= Georg Koës =

Danish philologist

Georg Koës

Georg Hendrick Carl Koës (1782-1811) was a Danish philologist of the early 19th century.

Koës was born in Antvorskov, the third son of Anna Mathea Falch and Georg Frederik Koës, and was christened on 4 February 1782 in St Peter's, Slagelse.
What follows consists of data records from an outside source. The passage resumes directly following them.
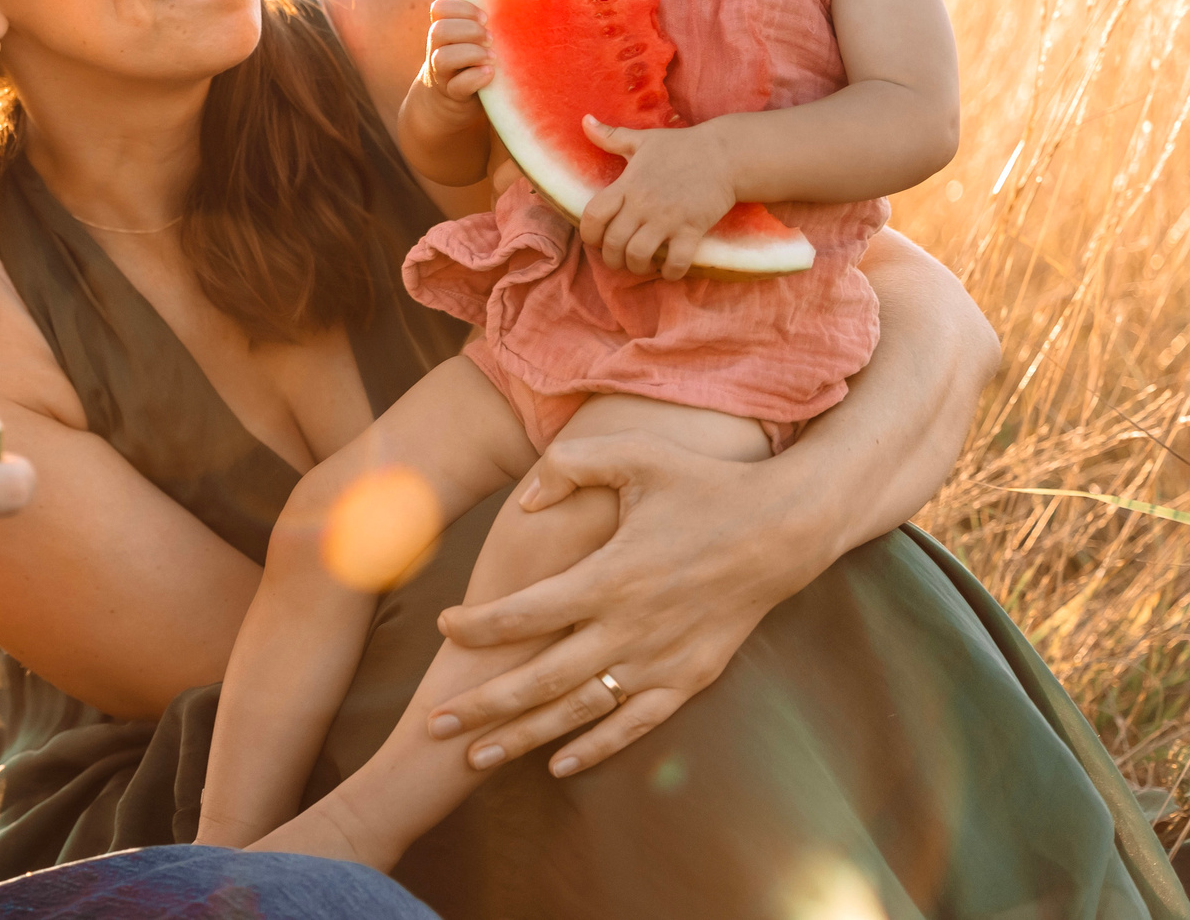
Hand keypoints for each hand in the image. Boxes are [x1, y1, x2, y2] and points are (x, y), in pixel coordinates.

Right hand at [400, 0, 497, 185]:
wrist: (451, 100)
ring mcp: (442, 74)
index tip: (485, 17)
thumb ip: (480, 21)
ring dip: (471, 53)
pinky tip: (491, 73)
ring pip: (442, 58)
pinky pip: (458, 86)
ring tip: (492, 57)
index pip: (440, 8)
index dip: (461, 8)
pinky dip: (475, 77)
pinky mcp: (453, 95)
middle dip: (469, 31)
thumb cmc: (472, 60)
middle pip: (439, 31)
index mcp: (443, 30)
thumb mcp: (470, 38)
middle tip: (491, 38)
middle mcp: (437, 49)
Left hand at [425, 430, 822, 774]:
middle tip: (433, 723)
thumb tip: (520, 502)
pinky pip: (634, 725)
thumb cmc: (704, 485)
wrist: (785, 529)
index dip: (478, 625)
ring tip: (475, 757)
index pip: (525, 613)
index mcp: (609, 577)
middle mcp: (630, 629)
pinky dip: (595, 747)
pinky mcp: (690, 678)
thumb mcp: (635, 454)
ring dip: (525, 737)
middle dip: (483, 705)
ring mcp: (661, 661)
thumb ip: (568, 467)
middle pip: (540, 680)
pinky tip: (558, 764)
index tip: (444, 627)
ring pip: (579, 712)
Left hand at [578, 118, 735, 277]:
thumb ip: (610, 136)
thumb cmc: (680, 147)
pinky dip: (670, 272)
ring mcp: (668, 218)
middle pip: (613, 242)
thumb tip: (584, 121)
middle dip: (611, 258)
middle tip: (618, 259)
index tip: (595, 239)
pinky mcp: (693, 228)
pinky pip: (676, 260)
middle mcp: (643, 204)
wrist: (725, 154)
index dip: (588, 234)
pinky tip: (669, 270)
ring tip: (640, 264)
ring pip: (639, 255)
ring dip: (636, 266)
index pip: (593, 216)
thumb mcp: (642, 139)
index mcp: (627, 185)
He studied classical philology under F.A. Wolf at the University of Halle, writing pioneering works of textual criticism on ancient Greek works, including Homer, whose work he demonstrated to be by more than one writer (Specimen observationum in Odysseam criticarum, acc. commentatio de discrepantiis quibusdam in Odyssea occurrentibus, Copenhagen 1806). He visited Paris in 1806 with his friend Peter Oluf Brøndsted. After remaining there two years, they went together to Italy. Both were zealously attached to the study of antiquities and the tastes and interests they held in common led them, in 1810, to join an expedition to Greece with Otto Magnus von Stackelberg, Carl Haller von Hallerstein, the German painter Jakob Linckh, and the then Austrian consul in Greece George Christian Gropius.

==Death==

Gell's drawing of the grave

However, Koës died unexpectedly on Zante in 1811, aged 29, of pneumonia. He was buried at the house of consul Lunzi on the island (Brøndsted was away in Thessaly at the time). Sir William Gell, who also participated in the expedition, sent home a drawing of the burial-spot for Koës's family back in Denmark, and this is now in the possession of the Brøndsted family.

The expedition continued and, when Brøndsted returned to Copenhagen in 1813, he married Georg's sister Frederikke. Koes had been engaged to his cousin Caroline Falch (7 November 1790 – 10 November 1856), daughter of Andreas Falch (1748–1797) and Charlotte Sophie Suhr (1756–1822), before leaving for Paris, and on his death she married Theodor Suhr the elder (1792–1858) around 1816.